Seite 38 von 40

Woodstock '99

Vom sonnig-gelben Hippie-Plakat darf man sich bloß nicht täuschen lassen: Woodstock '99 war ein Desaster. Am Ende des dritten Festivaltags brannte das Gelände lichterloh. Entfesselte, stinkwütende Zuschauerhorden legten den Veranstaltungsort buchstäblich in Schutt und Asche. Gleich zwei Dokumentationen arbeiteten sich im letzten Jahr an derselben Frage ab: Wie zum Teufel konnte das Event im Sommer des Jahres 1999 nur so aus dem Ruder laufen?

Führt man sich das organisatorische Totalversagen auf allen Ebenen vor Augen, fragt man sich hernach eher: Wie hätte das bitte NICHT eskalieren sollen? Nachdem sein erster Versuch, das legendäre Happening von 1969 wieder aufleben zu lassen, 1994 finanziell derbe gegen die Wand fuhr, wollte Veranstalter Michael Lang diesmal zur Abwechslung einmal wirklich Kohle machen. Er holte sich den so geschäftstüchtigen wie skrupellosen Kompagnon John Scher ins Boot. Gemeinsam versuchten die beiden den natürlich zum Scheitern verurteilten Spagat, zugleich schamlos Profit zu machen, an jedem denkbaren Ende zu sparen, das Ganze aber in flatternde Hippie-Gewänder und Love-Peace-Unity-Parolen zu wickeln.

Als dumm genug, um nicht zu merken, wie gnadenlos sie abgezockt wurden, entpuppten sich noch nicht einmal zugedröhnte Limp Bizkit-Jünger: Drei Tage lang briet den Fans, die ohne Schatten, ausreichend Wasser, funktionierende sanitäre Einrichtungen oder adäquate medizinische Versorgung auf dem Asphalt einer ehemaligen Militärbasis zusammengepfercht waren, die Sonne auf die Rüben. Alkohol, Drogen, wenig deeskalierende Musik, etwa von Korn oder eben Limp Bizkit, und der sehr nachvollziehbare Zorn über die komplette Missachtung des Publikums seitens der Veranstalter erledigten den Rest.

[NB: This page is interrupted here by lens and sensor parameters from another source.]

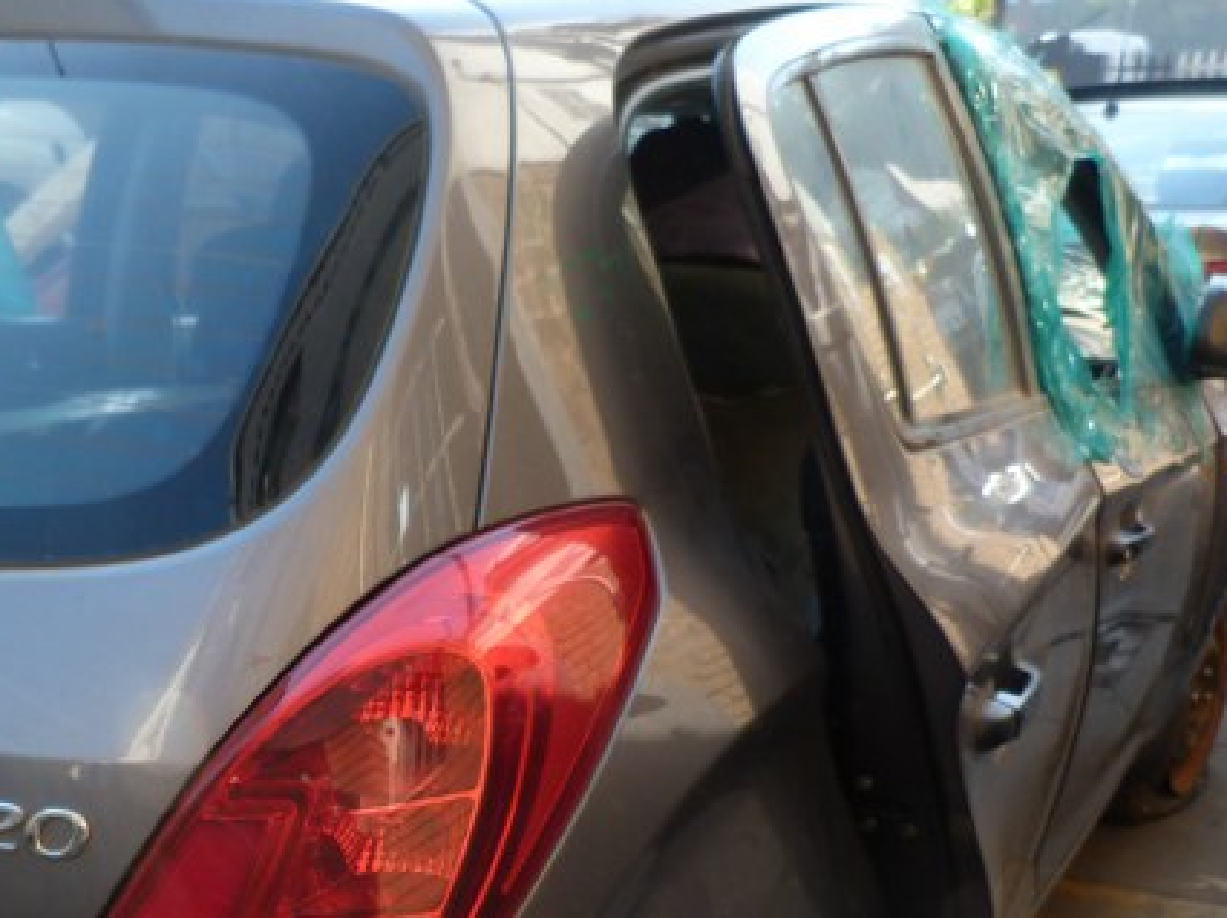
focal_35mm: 47
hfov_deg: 39.3
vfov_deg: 29.9
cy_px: 768
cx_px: 291
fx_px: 1665
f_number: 2.8
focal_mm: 4.5
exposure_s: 1/100
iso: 80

Um dieses Pulverfass am Ende hochzujagen, hätte man beim Abschlusskonzert der Red Hot Chili Peppers nicht auch noch (ja, wirklich!) Kerzen und Streichholzheftchen verteilen müssen. Die Szenen, die die (haha!) brandaktuelle Dokumentation "Trainwreck: Woodstock '99" einfängt, wirken wie ein Mash-Up aus "Herr der Fliegen", "Apocalypse Now" und der Live-Berichterstattung aus einem Kriegsgebiet. Der Dreiteiler sollte eigentlich Teil jeder Event-Management-Ausbildung sein: als Lehrfilm darüber, wie man es keinesfalls machen darf.